By analyzing word patterns within and between documents, concept searching goes beyond merely telling you whether a document contains one or more words or phrases; it discerns what the document is about. As a result, it goes a long way towards eliminating two of the frustrations of keyword searching: false positives (search hits that are not responsive) and false negatives (responsive documents that were not retrieved in the search).
Concept searching can help you to quickly find the most important documents in a large population. Reviewers can now be given a body of thematically related documents, rather than the mix of unrelated documents normally encountered in a date-ordered linear review. As part of a wide-ranging set of tools and processes, concept searching now makes possible a new approach to first-pass responsiveness review: computer-assisted coding that requires much less time and effort than a traditional linear, doc-to-doc review requires.

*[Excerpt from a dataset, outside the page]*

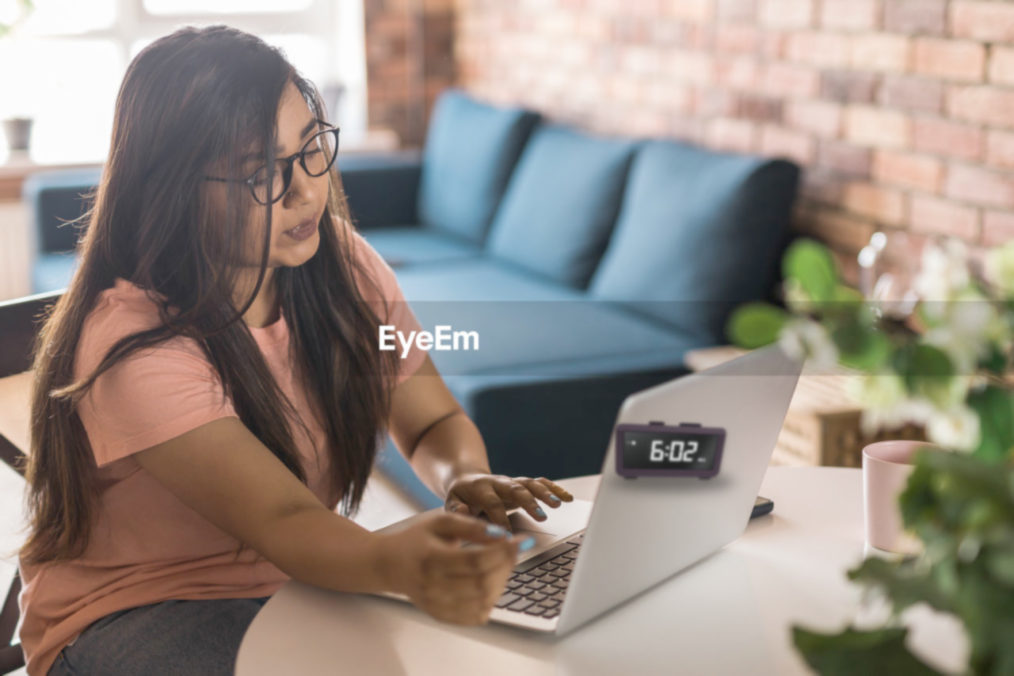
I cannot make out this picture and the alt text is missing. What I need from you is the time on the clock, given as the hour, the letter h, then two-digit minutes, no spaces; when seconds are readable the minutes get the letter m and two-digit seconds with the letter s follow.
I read 6h02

The technology that facilitates concept searching has been rigorously tested and proven to be robust and reliable.
The disadvantages of traditional linear review
Traditional linear review is time-consuming and expensive. Document reviewers, generally lawyers, are human; they get tired and make mistakes. Furthermore, even if reviewers' assessments were consistently reliable and accurate, today's massive data volumes make linear review impractical. But linear review was never reliable and accurate.
As studies have shown,2 human reviewers' assessments are often inaccurate and unreliable. When used properly, computer-assisted review that combines machine learning3, sampling and human review and correction is more reliable and more accurate than a traditional lawyer document-to-document review.
The limitations of keyword searching
Keyword searching often fails because the terms were poorly chosen. Generally any word-based search suffers from two core limitations. Polysemy (multiple meanings for a single word) causes search terms to treat irrelevant documents as "hits", while synonymy (multiple words and phrases for a single meaning) makes it impossible to construct a list of words or phrases that will find all relevant documents. Polysemy causes false positives and synonymy causes false negatives. Consequently, keyword-based searches will always pull in irrelevant documents and leave out relevant ones. Studies have shown that concept searching is better at finding responsive documents and leaving out non-responsive documents than traditional keyword-based search technologies (see footnote 2).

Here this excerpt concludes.